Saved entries
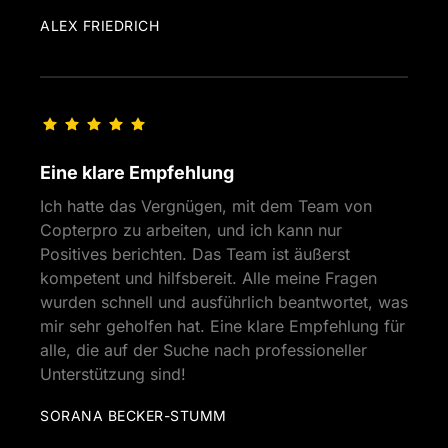
ALEX FRIEDRICH
Eine klare Empfehlung
Ich hatte das Vergnügen, mit dem Team von 
Copterpro zu arbeiten, und ich kann nur 
Positives berichten. Das Team ist äußerst 
kompetent und hilfsbereit. Alle meine Fragen 
wurden schnell und ausführlich beantwortet, was 
mir sehr geholfen hat. Eine klare Empfehlung für 
alle, die auf der Suche nach professioneller 
Unterstützung sind!
SORANA BECKER-STUMM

### Work task
Within the data, tally each line containing the string "Team". Answer with the number by itself.

### Answer below
2